Friday, July 27, 2012

teardrops rolling down on my face, trying to forget my feelings of love

Back when I was a youth individual who was not the right height to be in sport, I used to have conservative friends tell me that conservatives were better than liberals because liberals are always appealing to emotion and squishy feelings while conservatives are all about cold, hard logic. That was total nonsense 15 years ago--movement conservatism moved from fact to emotion half a century ago when it decided the best way to take and hold power was to appeal to white America's racism and religious bigotry--but I wonder if any conservatives would even try to advance the argument now. The modern conservative gets drummed out of the club for accepting the science of climate change and/or evolution over religious pablum and voodoo capitalist wishing. The entire tax and economic platform of the Republican Party is built on an appeal to "morality," in the bizarro Randian universe where "morality" equates to "I got mine fuck you." We can't touch defense spending because we're terrified of everyone and everything, and you can't feel pride in America if we're not spending on military hardware as the next 20 nations combined. Gay rights, reproductive rights, contraception (WE'RE STILL ARGUING ABOUT CONTRACEPTION, FOR FUCK'S SAKE!); these debates are all had on Republican terms that are completely emotional, and of course only Republicans' emotions are allowed to have any relevance.

I was put in mind of this by a couple of things that have come out of Romney's campaign lately. First was Mitt's typically creepy reaction to the Aurora shootings, which was like "guns don't kill people, people kill people" except if you tried to make that point just after you'd eaten half a pan of pot brownies.

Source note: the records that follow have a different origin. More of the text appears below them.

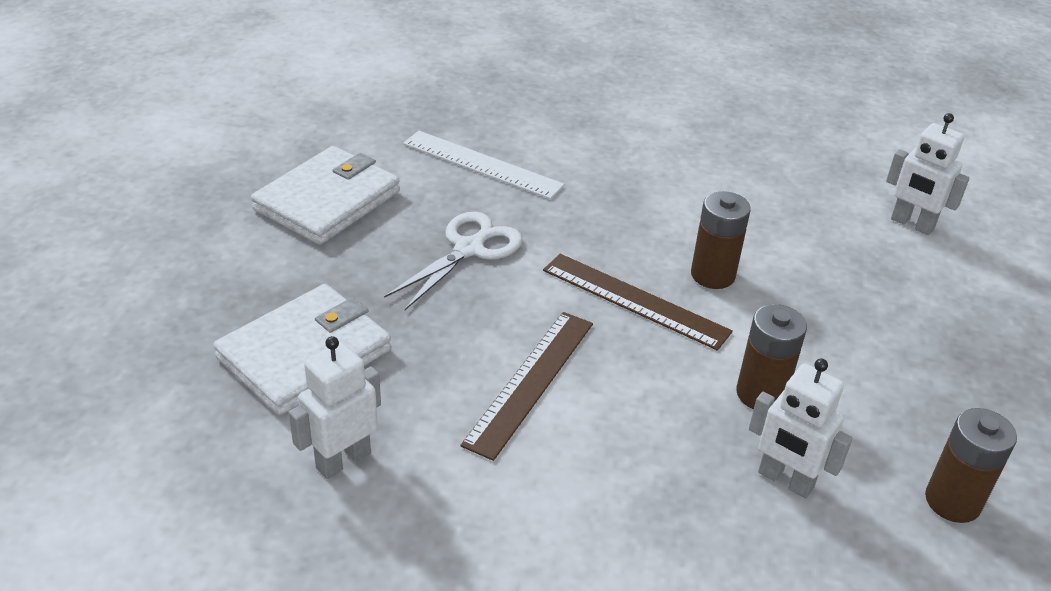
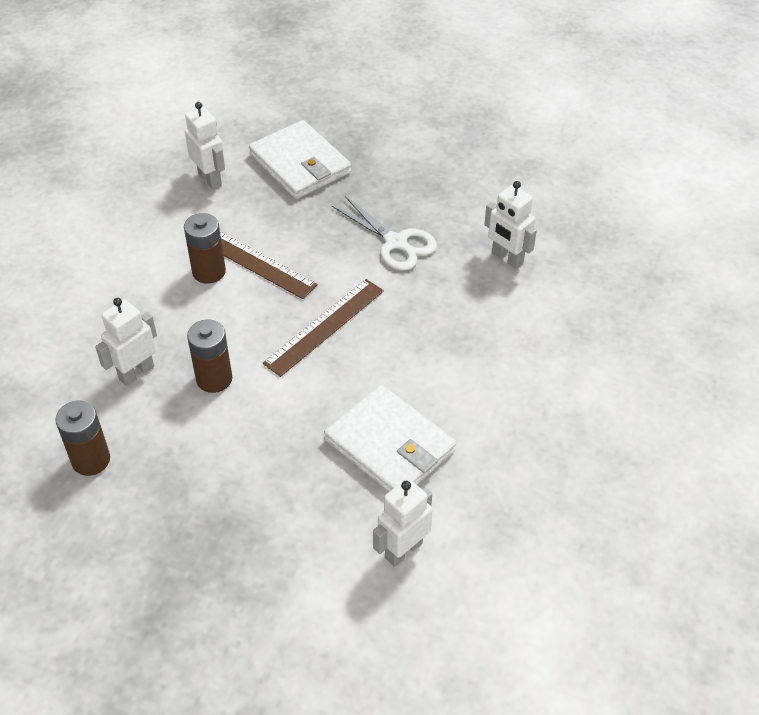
camera: 100 degrees right, 10 degrees up
(327, 200) = (460, 173): white wallet -> white wallet (390, 445)
(482, 164) = (507, 258): white ruler -> white robot
(712, 275) = (348, 379): brown battery -> brown battery (209, 272)

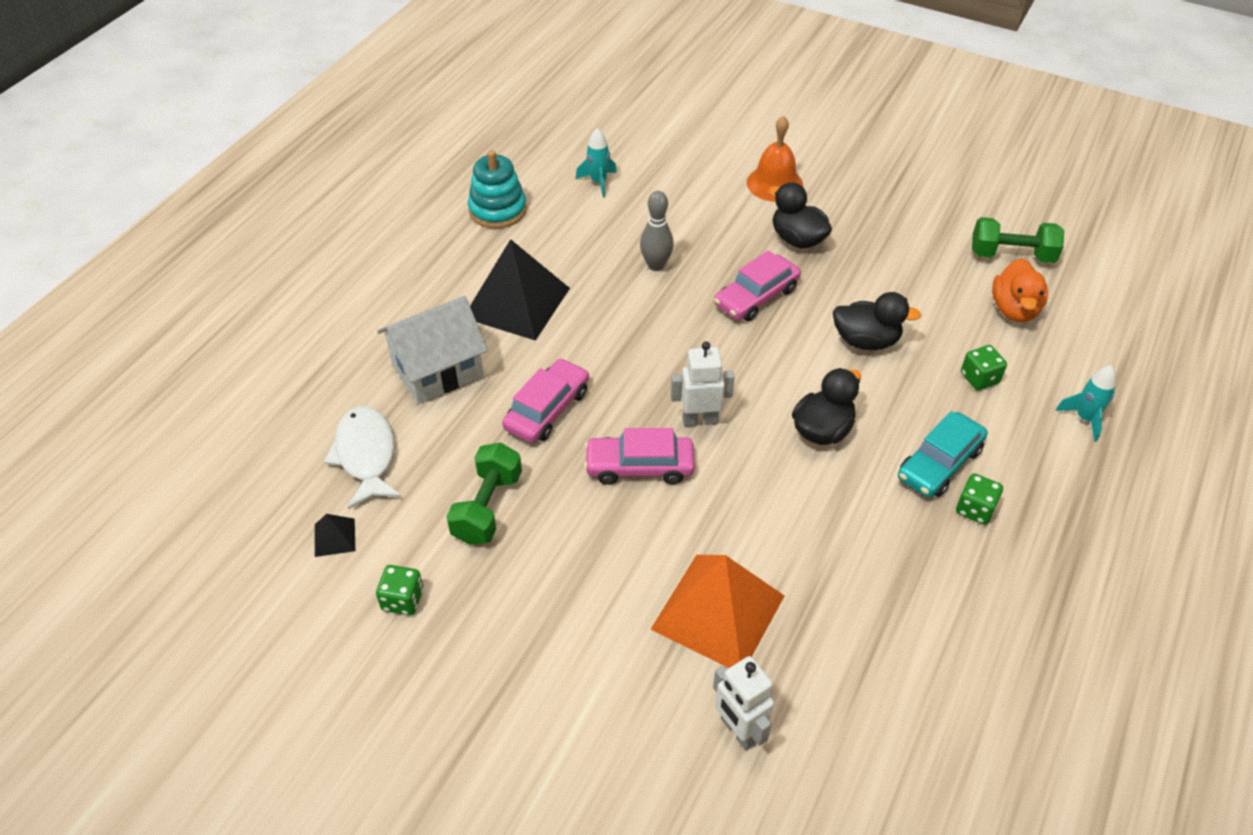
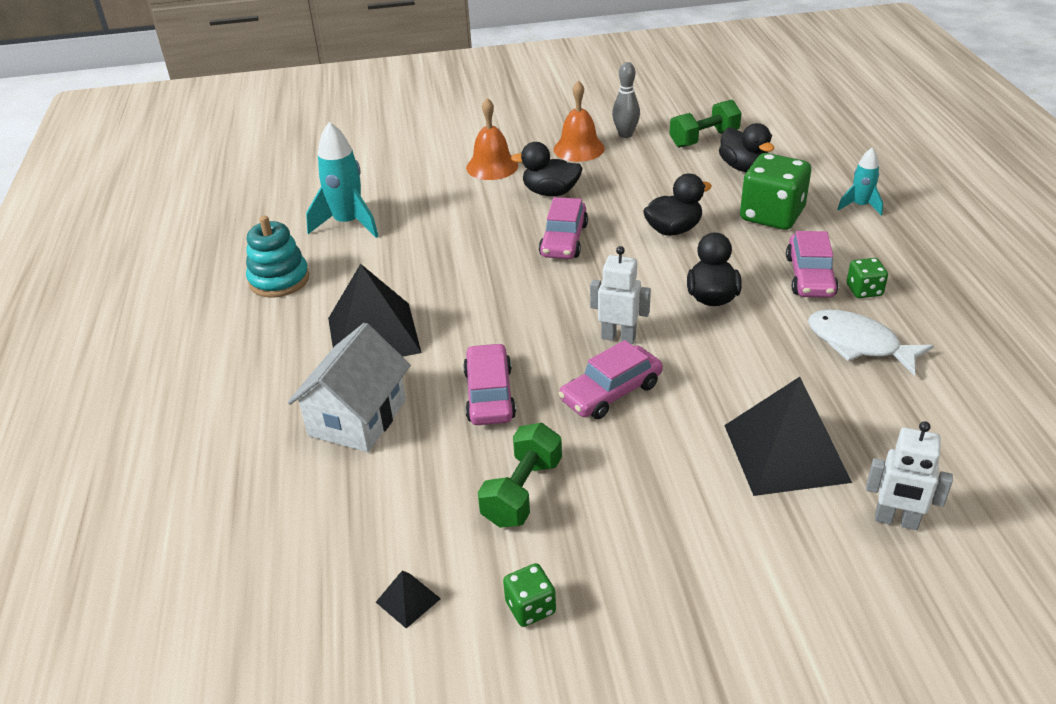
camera: 35 degrees left, 10 degrees down
(366, 455) = (364, 518): white fish -> white fish (858, 344)
(487, 507) = (522, 492): green dumbbell -> green dumbbell turned 45 degrees clockwise
(598, 182) = (348, 224): turquoise rocket -> turquoise rocket, size x1.73
(656, 265) = (462, 256): grey bowling pin -> grey bowling pin (625, 134)
(700, 420) = (618, 337): white robot -> white robot turned 60 degrees clockwise
(718, 612) = (786, 453): orange pyramid -> black pyramid
(874, 204) = (579, 149): none -> orange bell
(939, 463) = (810, 276): turquoise car -> pink car
(979, 378) = (771, 215): green dice -> green dice, size x2.03
(1014, 309) = (743, 167): orange duck -> black duck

“Well, this person shouldn’t have had any kind of weapons and bombs and– and– and other devices. And– and it was illegal for him to have many of those things already...But he had them. And– and so we can– we can sometimes hope that just changing a law will make all bad things go away. It won’t. Changing the heart of the American people may well be what’s essential to improve the lots of the American people.”
As the great Charlie Pierce might say, this is all my balls, and that Mediaite piece is correct to note that if Obama had said something that stupid and borderline offensive, he'd have been getting reamed for it by right wing media all week. "Changing the heart of the American people"? Blow me, Mitt. The American people didn't massacre a theater full of innocents; that was one crazy person with weapons he was able to buy legally, despite being crazy, and one of which had a magazine that could hold a hundred fucking bullets. This is because we have no gun control laws to speak of, because Republicans long ago decided that the Bill of Rights should be trimmed down to the Bill of Right, and also because our mental health system is a complete disgrace, because Republicans long ago decided that the only legitimate function of government was to facilitate the upward redistribution of wealth from middle and working class Americans to bankers and defense contractors. As for his position on the efficacy of lawmaking or governance (the thing he's supposed to be running to do), I'm not sure if Mitt thinks we should eliminate all laws because, you know, bad things happen anyway, but that's the logical endpoint of what he said. The result is a total lack of real ideas to help combat the problem of dangerous people getting guns and then using them, just a nakedly bullshit emotional appeal to change Americans' hearts.

Second was Walking Bag of Puke John Sununu, on the Oh Really Factory, last night.
[Obama's] you built -- "you didn't build it" moment I think is really resonating around the country. (not really) And I know he's trying to walk away from it saying it's out of context but when you look at the context the context is worse. (no, it's not) And even worse than the context is the tone and the -- and the really arrogant and insulting way he's addressing people who have had success.
I want odds on how many more weeks John can go before the words "uppity n*****" slip out of his mouth. But here, again, it's all about feelings; Obama was arrogant, he insulted business owners, the Democrats are being mean to bankers, blah blah blah. Screw the facts, screw proper context (which, oh by the way, the fact that Romney is running a purely emotional campaign and also running maybe the most dishonest campaign in history, these are not unrelated things), nothing matters but how I feel and how I can make you feel. It's a lousy way to conduct your politics.